Heroin: Pharmacology

 

When taken orally, diacetylmorphine undergoes extensive first-pass metabolism via deacetylation, making it a prodrug for the systemic delivery of morphine. When the drug is injected, however, it avoids this first-pass effect, very rapidly crossing the blood-brain barrier due to the presence of the acetyl groups, which render it much more lipid-soluble than morphine itself. Once in the brain, it then is deacetylated into 6-monoacetylmorphine (6-MAM) and morphine which bind to μ-opioid receptors, resulting in the drug's euphoric, analgesic (pain relief), and anxiolytic (anti-anxiety) effects; diacetylmorphine itself exhibits relatively low affinity for the μ receptor. Unlike hydromorphone and oxymorphone, however, administered intravenously, diacetylmorphine creates a larger histamine release, similar to morphine, resulting in the feeling of a greater subjective "body high" to some, but also instances of pruritus (itching) when they first start using.

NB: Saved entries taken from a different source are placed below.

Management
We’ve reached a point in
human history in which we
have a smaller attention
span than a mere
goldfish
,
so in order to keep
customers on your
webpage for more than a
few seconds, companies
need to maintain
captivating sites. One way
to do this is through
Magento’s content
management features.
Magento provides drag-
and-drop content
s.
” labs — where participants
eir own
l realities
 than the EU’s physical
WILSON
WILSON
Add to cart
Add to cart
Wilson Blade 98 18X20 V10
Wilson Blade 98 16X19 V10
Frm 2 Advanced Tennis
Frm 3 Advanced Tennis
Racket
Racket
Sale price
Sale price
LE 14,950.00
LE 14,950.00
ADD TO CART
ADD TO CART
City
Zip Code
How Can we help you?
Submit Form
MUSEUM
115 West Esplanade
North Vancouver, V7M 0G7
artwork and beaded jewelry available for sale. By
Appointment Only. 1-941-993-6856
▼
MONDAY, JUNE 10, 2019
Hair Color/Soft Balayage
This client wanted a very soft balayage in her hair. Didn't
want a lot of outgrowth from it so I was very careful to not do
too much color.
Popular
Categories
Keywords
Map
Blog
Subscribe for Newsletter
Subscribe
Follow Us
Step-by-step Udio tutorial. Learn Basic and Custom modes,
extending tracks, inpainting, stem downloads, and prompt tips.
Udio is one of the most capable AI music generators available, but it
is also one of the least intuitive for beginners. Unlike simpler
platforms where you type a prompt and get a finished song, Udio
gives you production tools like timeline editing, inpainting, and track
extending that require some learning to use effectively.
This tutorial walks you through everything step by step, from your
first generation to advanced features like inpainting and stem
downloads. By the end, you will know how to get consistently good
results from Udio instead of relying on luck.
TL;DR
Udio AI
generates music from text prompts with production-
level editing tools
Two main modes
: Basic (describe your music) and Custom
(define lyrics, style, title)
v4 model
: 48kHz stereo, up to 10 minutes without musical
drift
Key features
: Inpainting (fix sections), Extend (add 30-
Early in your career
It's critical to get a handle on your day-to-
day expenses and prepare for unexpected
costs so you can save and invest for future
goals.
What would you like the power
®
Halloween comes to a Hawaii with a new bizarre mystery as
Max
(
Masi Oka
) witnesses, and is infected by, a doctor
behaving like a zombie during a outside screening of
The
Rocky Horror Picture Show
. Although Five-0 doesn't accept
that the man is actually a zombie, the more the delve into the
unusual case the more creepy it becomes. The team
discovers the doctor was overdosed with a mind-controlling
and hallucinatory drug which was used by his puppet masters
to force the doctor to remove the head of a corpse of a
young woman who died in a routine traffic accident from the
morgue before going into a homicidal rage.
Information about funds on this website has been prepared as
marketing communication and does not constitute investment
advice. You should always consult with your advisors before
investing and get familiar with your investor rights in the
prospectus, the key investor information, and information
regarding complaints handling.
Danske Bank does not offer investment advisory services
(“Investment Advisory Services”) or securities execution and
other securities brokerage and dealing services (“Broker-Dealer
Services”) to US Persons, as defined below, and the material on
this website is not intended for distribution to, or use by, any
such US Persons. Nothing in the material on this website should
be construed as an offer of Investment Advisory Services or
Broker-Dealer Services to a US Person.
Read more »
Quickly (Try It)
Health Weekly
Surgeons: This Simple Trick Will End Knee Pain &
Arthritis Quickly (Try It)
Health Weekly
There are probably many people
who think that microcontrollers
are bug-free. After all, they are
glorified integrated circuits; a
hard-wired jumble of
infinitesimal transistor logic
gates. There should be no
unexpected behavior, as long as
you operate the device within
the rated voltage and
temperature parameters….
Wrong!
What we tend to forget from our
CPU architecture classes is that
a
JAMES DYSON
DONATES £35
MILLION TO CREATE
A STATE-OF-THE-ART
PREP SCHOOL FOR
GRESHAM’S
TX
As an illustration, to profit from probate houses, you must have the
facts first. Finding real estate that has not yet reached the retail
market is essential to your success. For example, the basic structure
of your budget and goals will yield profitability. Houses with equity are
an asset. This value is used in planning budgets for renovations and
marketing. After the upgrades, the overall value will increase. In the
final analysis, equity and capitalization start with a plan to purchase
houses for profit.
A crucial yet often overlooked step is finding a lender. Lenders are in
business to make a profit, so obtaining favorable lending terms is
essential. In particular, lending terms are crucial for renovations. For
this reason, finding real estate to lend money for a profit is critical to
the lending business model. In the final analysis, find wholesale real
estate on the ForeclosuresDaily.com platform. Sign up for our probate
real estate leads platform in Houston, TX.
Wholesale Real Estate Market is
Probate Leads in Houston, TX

Both morphine and 6-MAM are μ-opioid agonists which bind to receptors present throughout the brain, spinal cord and gut of all mammals. The μ-opioid receptor also binds endogenous opioid peptides such as β-endorphin, Leu-enkephalin, and Met-enkephalin. Cessation of diacetylmorphine use results in a set of extremely uncomfortable symptoms including pain, anxiety, muscle spasms, and insomnia called the opioid withdrawal syndrome. Depending on usage it has an onset 4 to 24 hours after the last dose of diacetylmorphine. Morphine also binds to δ- and κ-opioid receptors.

There is also evidence that 6-MAM binds to a subtype of μ-opioid receptors which are also activated by the morphine metabolite morphine-6β-glucuronide but not morphine itself. The contribution of these receptors to the overall pharmacology of heroin remains unknown.